● Task directions: Omit every picture, then return the listing verbatim.

========================

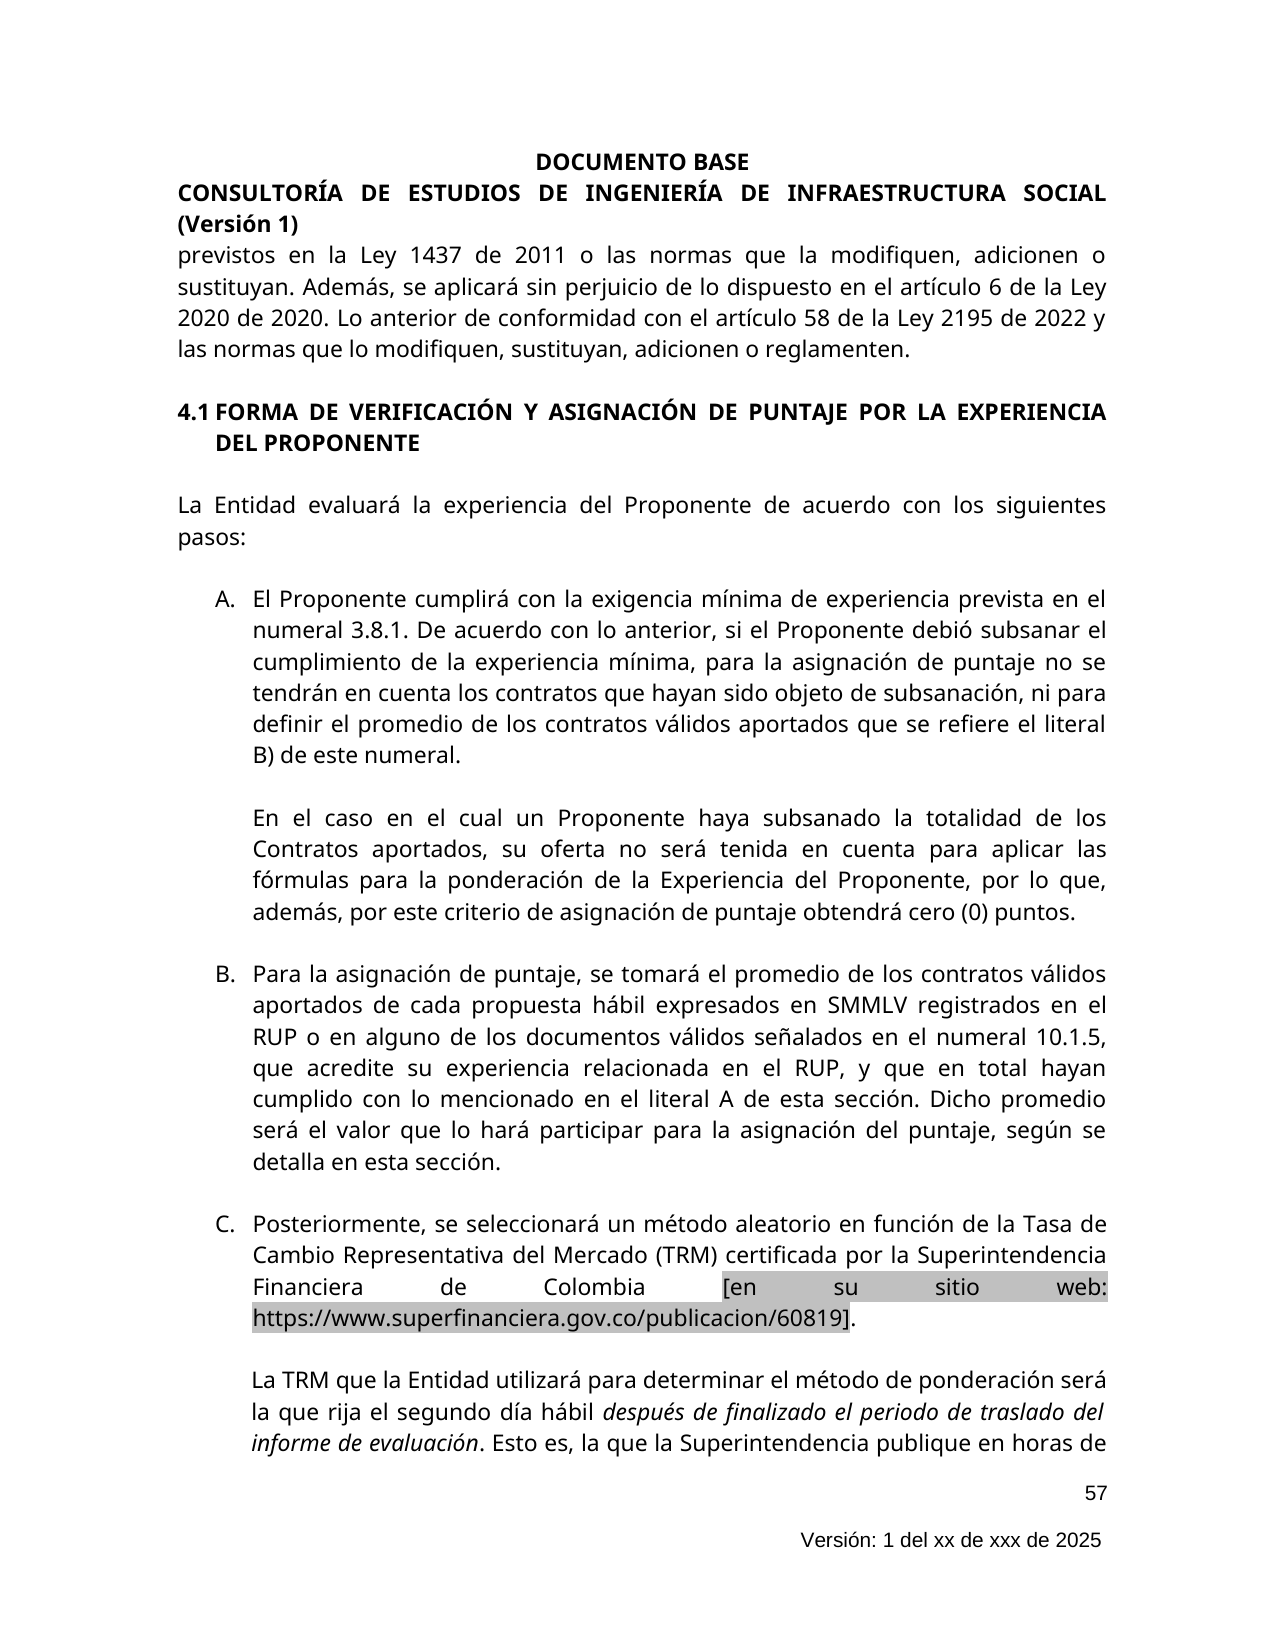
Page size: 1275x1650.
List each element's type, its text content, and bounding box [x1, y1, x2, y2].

text La Entidad evaluará la experiencia del Proponente de acuerdo con los siguientes pasos: [177, 489, 1107, 552]
list Posteriormente, se seleccionará un método aleatorio en función de la Tasa de Cambio Representativa del Mercado (TRM) certificada por la Superintendencia Financiera de Colombia [en su sitio web: https://www.superfinanciera.gov.co/publicacion/60819]. [215, 1208, 1107, 1333]
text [251, 1364, 1107, 1458]
subtitle FORMA DE VERIFICACIÓN Y ASIGNACIÓN DE PUNTAJE POR LA EXPERIENCIA DEL PROPONENTE [177, 396, 1107, 458]
list En el caso en el cual un Proponente haya subsanado la totalidad de los Contratos aportados, su oferta no será tenida en cuenta para aplicar las fórmulas para la ponderación de la Experiencia del Proponente, por lo que, además, por este criterio de asignación de puntaje obtendrá cero (0) puntos. [252, 802, 1107, 927]
list Para la asignación de puntaje, se tomará el promedio de los contratos válidos aportados de cada propuesta hábil expresados en SMMLV registrados en el RUP o en alguno de los documentos válidos señalados en el numeral 10.1.5, que acredite su experiencia relacionada en el RUP, y que en total hayan cumplido con lo mencionado en el literal A de esta sección. Dicho promedio será el valor que lo hará participar para la asignación del puntaje, según se detalla en esta sección. [215, 958, 1107, 1177]
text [177, 239, 1107, 364]
list El Proponente cumplirá con la exigencia mínima de experiencia prevista en el numeral 3.8.1. De acuerdo con lo anterior, si el Proponente debió subsanar el cumplimiento de la experiencia mínima, para la asignación de puntaje no se tendrán en cuenta los contratos que hayan sido objeto de subsanación, ni para definir el promedio de los contratos válidos aportados que se refiere el literal B) de este numeral. [215, 583, 1107, 771]
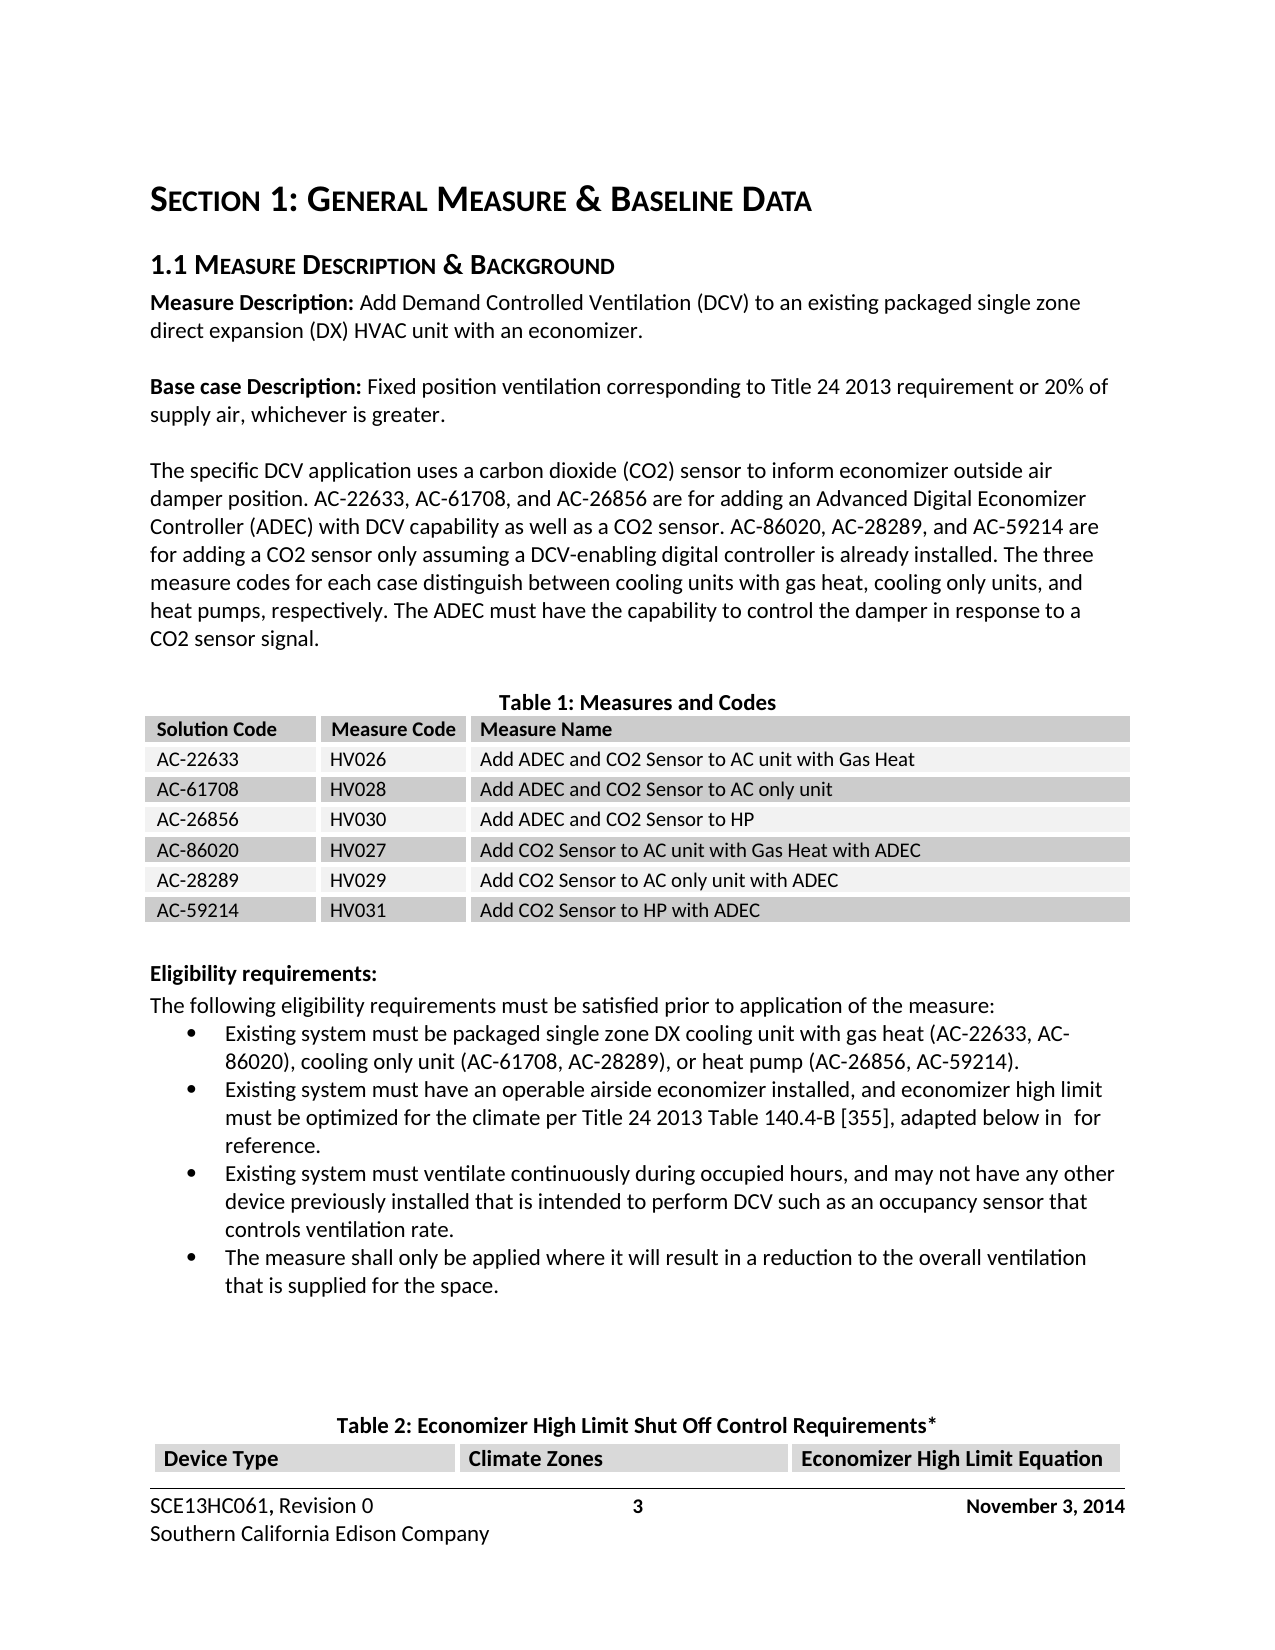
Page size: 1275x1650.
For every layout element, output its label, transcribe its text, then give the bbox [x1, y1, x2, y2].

table_cell HV029 [321, 867, 466, 892]
table_header Solution Code [145, 716, 316, 742]
table_cell AC-26856 [145, 807, 316, 832]
table_cell AC-61708 [145, 777, 316, 802]
text Table 1: Measures and Codes [150, 688, 1125, 716]
text The specific DCV application uses a carbon dioxide (CO2) sensor to inform economizer outside air damper position. AC-22633, AC-61708, and AC-26856 are for adding an Advanced Digital Economizer Controller (ADEC) with DCV capability as well as a CO2 sensor. AC-86020, AC-28289, and AC-59214 are for adding a CO2 sensor only assuming a DCV-enabling digital controller is already installed. The three measure codes for each case distinguish between cooling units with gas heat, cooling only units, and heat pumps, respectively. The ADEC must have the capability to control the damper in response to a CO2 sensor signal. [150, 456, 1125, 652]
list The measure shall only be applied where it will result in a reduction to the overall ventilation that is supplied for the space. [187, 1243, 1125, 1299]
subtitle 1.1 Measure Description & Background [150, 246, 1125, 281]
table_cell Add ADEC and CO2 Sensor to HP [471, 807, 1130, 832]
table_cell HV031 [321, 897, 466, 922]
text Base case Description: Fixed position ventilation corresponding to Title 24 2013 requirement or 20% of supply air, whichever is greater. [150, 372, 1125, 428]
table_header Measure Code [321, 716, 466, 742]
table_header Climate Zones [460, 1444, 788, 1472]
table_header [792, 1444, 1120, 1472]
table_header Device Type [155, 1444, 455, 1472]
table_cell HV028 [321, 777, 466, 802]
table_cell Add CO2 Sensor to AC only unit with ADEC [471, 867, 1130, 892]
table_cell AC-22633 [145, 747, 316, 772]
subtitle Section 1: General Measure & Baseline Data [150, 175, 1125, 221]
table_cell AC-86020 [145, 837, 316, 862]
text Measure Description: Add Demand Controlled Ventilation (DCV) to an existing packaged single zone direct expansion (DX) HVAC unit with an economizer. [150, 288, 1125, 344]
table_header Measure Name [471, 716, 1130, 742]
list Existing system must have an operable airside economizer installed, and economizer high limit must be optimized for the climate per Title 24 2013 Table 140.4-B [355], adapted below in Table 2 for reference. [187, 1075, 1125, 1159]
text Table : Economizer High Limit Shut Off Control Requirements* [150, 1411, 1125, 1439]
list Existing system must be packaged single zone DX cooling unit with gas heat (AC-22633, AC-86020), cooling only unit (AC-61708, AC-28289), or heat pump (AC-26856, AC-59214). [187, 1019, 1125, 1075]
list Existing system must ventilate continuously during occupied hours, and may not have any other device previously installed that is intended to perform DCV such as an occupancy sensor that controls ventilation rate. [187, 1159, 1125, 1243]
text Eligibility requirements: [150, 959, 1125, 987]
table_cell Add ADEC and CO2 Sensor to AC only unit [471, 777, 1130, 802]
table_cell HV026 [321, 747, 466, 772]
table_cell Add ADEC and CO2 Sensor to AC unit with Gas Heat [471, 747, 1130, 772]
table_cell AC-28289 [145, 867, 316, 892]
text The following eligibility requirements must be satisfied prior to application of the measure: [150, 991, 1125, 1019]
table_cell AC-59214 [145, 897, 316, 922]
table_cell Add CO2 Sensor to HP with ADEC [471, 897, 1130, 922]
table_cell Add CO2 Sensor to AC unit with Gas Heat with ADEC [471, 837, 1130, 862]
table_cell HV030 [321, 807, 466, 832]
table_cell HV027 [321, 837, 466, 862]
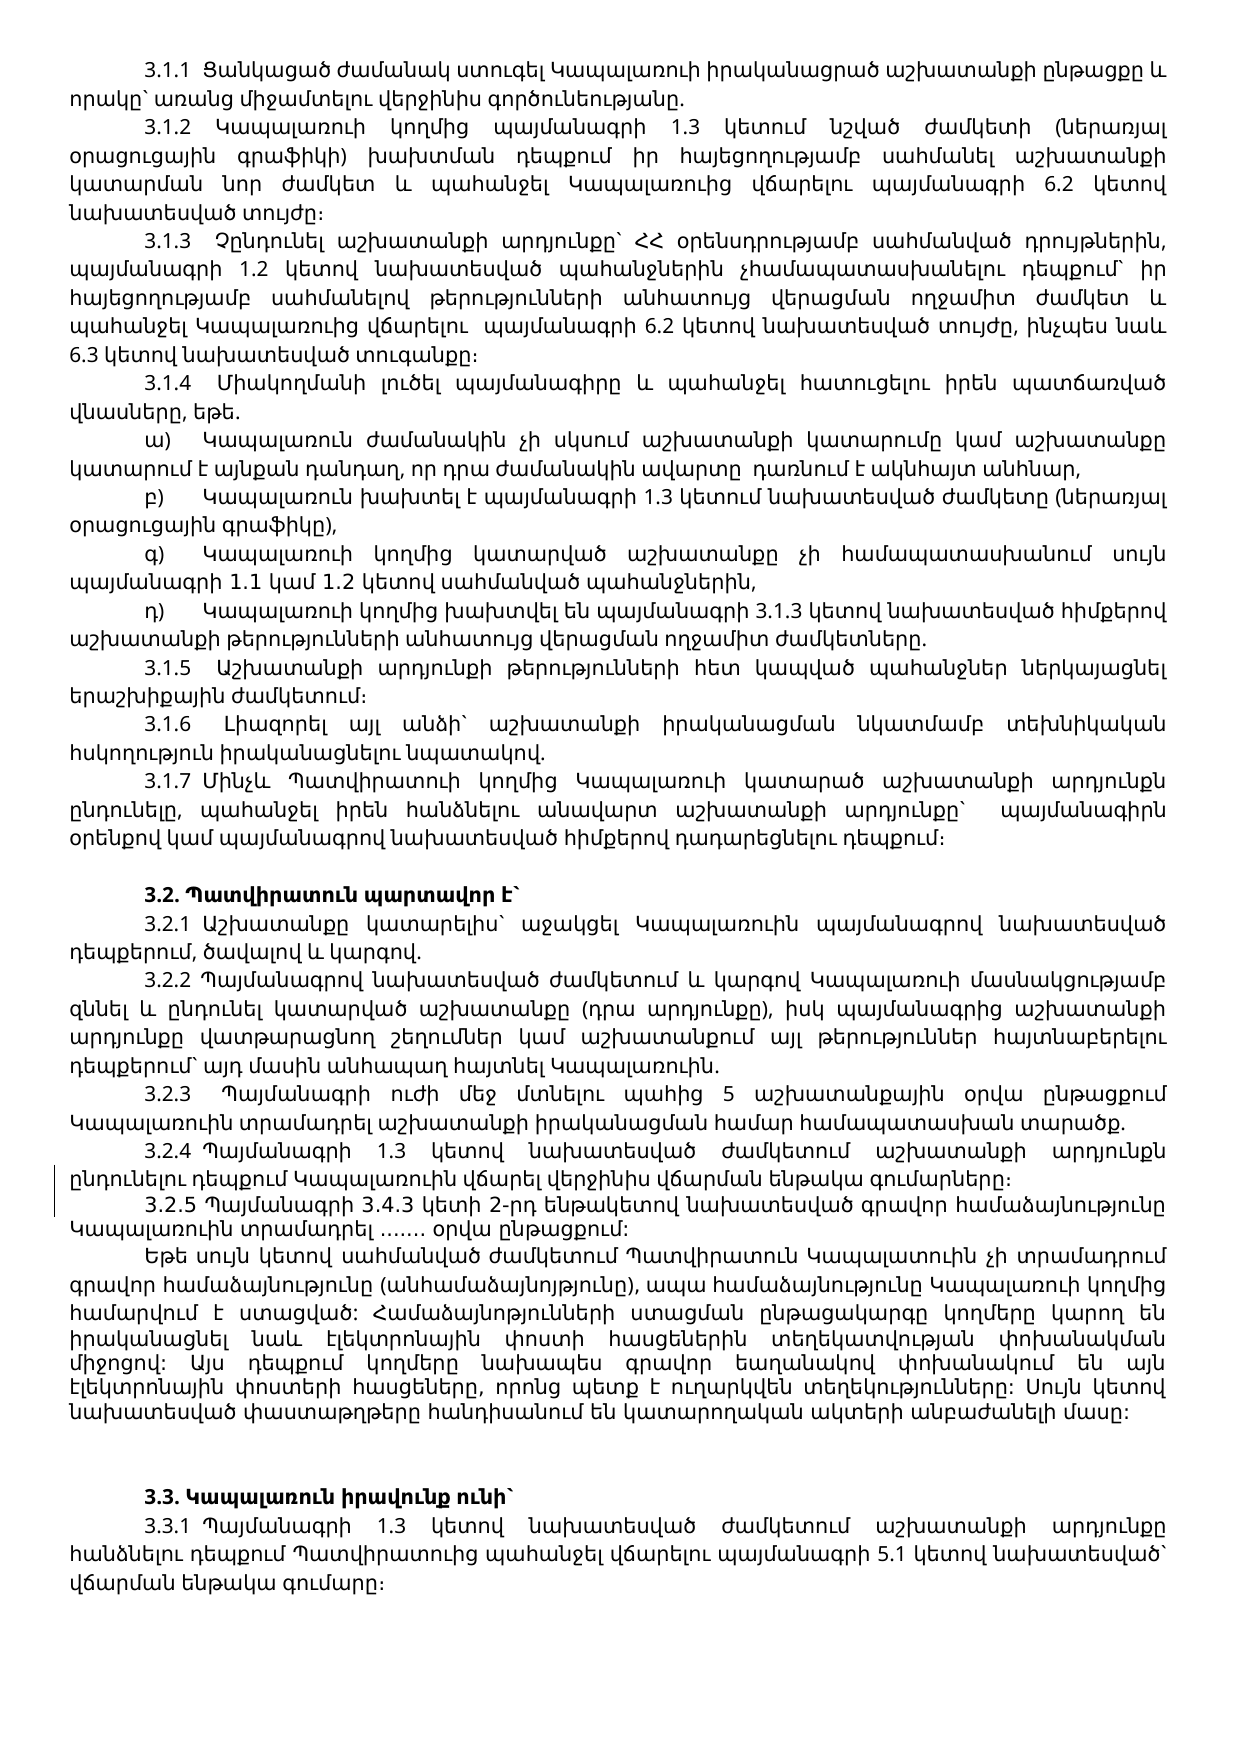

========================

● Result below:
Page size: 1275x1650.
List each element's type, its text content, and bounding box [x1, y1, x2, y2].

text La Entidad evaluará la experiencia del Proponente de acuerdo con los siguientes pasos: [177, 489, 1107, 552]
list Posteriormente, se seleccionará un método aleatorio en función de la Tasa de Cambio Representativa del Mercado (TRM) certificada por la Superintendencia Financiera de Colombia [en su sitio web: https://www.superfinanciera.gov.co/publicacion/60819]. [215, 1208, 1107, 1333]
text [251, 1364, 1107, 1458]
subtitle FORMA DE VERIFICACIÓN Y ASIGNACIÓN DE PUNTAJE POR LA EXPERIENCIA DEL PROPONENTE [177, 396, 1107, 458]
list En el caso en el cual un Proponente haya subsanado la totalidad de los Contratos aportados, su oferta no será tenida en cuenta para aplicar las fórmulas para la ponderación de la Experiencia del Proponente, por lo que, además, por este criterio de asignación de puntaje obtendrá cero (0) puntos. [252, 802, 1107, 927]
list Para la asignación de puntaje, se tomará el promedio de los contratos válidos aportados de cada propuesta hábil expresados en SMMLV registrados en el RUP o en alguno de los documentos válidos señalados en el numeral 10.1.5, que acredite su experiencia relacionada en el RUP, y que en total hayan cumplido con lo mencionado en el literal A de esta sección. Dicho promedio será el valor que lo hará participar para la asignación del puntaje, según se detalla en esta sección. [215, 958, 1107, 1177]
text [177, 239, 1107, 364]
list El Proponente cumplirá con la exigencia mínima de experiencia prevista en el numeral 3.8.1. De acuerdo con lo anterior, si el Proponente debió subsanar el cumplimiento de la experiencia mínima, para la asignación de puntaje no se tendrán en cuenta los contratos que hayan sido objeto de subsanación, ni para definir el promedio de los contratos válidos aportados que se refiere el literal B) de este numeral. [215, 583, 1107, 771]
Page size: 1275x1650.
For every layout element, output its label, transcribe its text, then give the bbox [x1, y1, x2, y2].

table_cell HV029 [321, 867, 466, 892]
table_header Solution Code [145, 716, 316, 742]
table_cell AC-26856 [145, 807, 316, 832]
table_cell AC-61708 [145, 777, 316, 802]
text Table 1: Measures and Codes [150, 688, 1125, 716]
text The specific DCV application uses a carbon dioxide (CO2) sensor to inform economizer outside air damper position. AC-22633, AC-61708, and AC-26856 are for adding an Advanced Digital Economizer Controller (ADEC) with DCV capability as well as a CO2 sensor. AC-86020, AC-28289, and AC-59214 are for adding a CO2 sensor only assuming a DCV-enabling digital controller is already installed. The three measure codes for each case distinguish between cooling units with gas heat, cooling only units, and heat pumps, respectively. The ADEC must have the capability to control the damper in response to a CO2 sensor signal. [150, 456, 1125, 652]
list The measure shall only be applied where it will result in a reduction to the overall ventilation that is supplied for the space. [187, 1243, 1125, 1299]
subtitle 1.1 Measure Description & Background [150, 246, 1125, 281]
table_cell Add ADEC and CO2 Sensor to HP [471, 807, 1130, 832]
table_cell HV031 [321, 897, 466, 922]
text Base case Description: Fixed position ventilation corresponding to Title 24 2013 requirement or 20% of supply air, whichever is greater. [150, 372, 1125, 428]
table_header Measure Code [321, 716, 466, 742]
table_header Climate Zones [460, 1444, 788, 1472]
table_header [792, 1444, 1120, 1472]
table_header Device Type [155, 1444, 455, 1472]
table_cell HV028 [321, 777, 466, 802]
table_cell Add CO2 Sensor to AC only unit with ADEC [471, 867, 1130, 892]
table_cell AC-22633 [145, 747, 316, 772]
subtitle Section 1: General Measure & Baseline Data [150, 175, 1125, 221]
table_cell AC-86020 [145, 837, 316, 862]
text Measure Description: Add Demand Controlled Ventilation (DCV) to an existing packaged single zone direct expansion (DX) HVAC unit with an economizer. [150, 288, 1125, 344]
table_header Measure Name [471, 716, 1130, 742]
list Existing system must have an operable airside economizer installed, and economizer high limit must be optimized for the climate per Title 24 2013 Table 140.4-B [355], adapted below in Table 2 for reference. [187, 1075, 1125, 1159]
text Table : Economizer High Limit Shut Off Control Requirements* [150, 1411, 1125, 1439]
list Existing system must be packaged single zone DX cooling unit with gas heat (AC-22633, AC-86020), cooling only unit (AC-61708, AC-28289), or heat pump (AC-26856, AC-59214). [187, 1019, 1125, 1075]
list Existing system must ventilate continuously during occupied hours, and may not have any other device previously installed that is intended to perform DCV such as an occupancy sensor that controls ventilation rate. [187, 1159, 1125, 1243]
text Eligibility requirements: [150, 959, 1125, 987]
table_cell Add ADEC and CO2 Sensor to AC only unit [471, 777, 1130, 802]
table_cell HV026 [321, 747, 466, 772]
table_cell Add ADEC and CO2 Sensor to AC unit with Gas Heat [471, 747, 1130, 772]
table_cell AC-28289 [145, 867, 316, 892]
text The following eligibility requirements must be satisfied prior to application of the measure: [150, 991, 1125, 1019]
table_cell AC-59214 [145, 897, 316, 922]
table_cell Add CO2 Sensor to HP with ADEC [471, 897, 1130, 922]
table_cell Add CO2 Sensor to AC unit with Gas Heat with ADEC [471, 837, 1130, 862]
table_cell HV030 [321, 807, 466, 832]
table_cell HV027 [321, 837, 466, 862]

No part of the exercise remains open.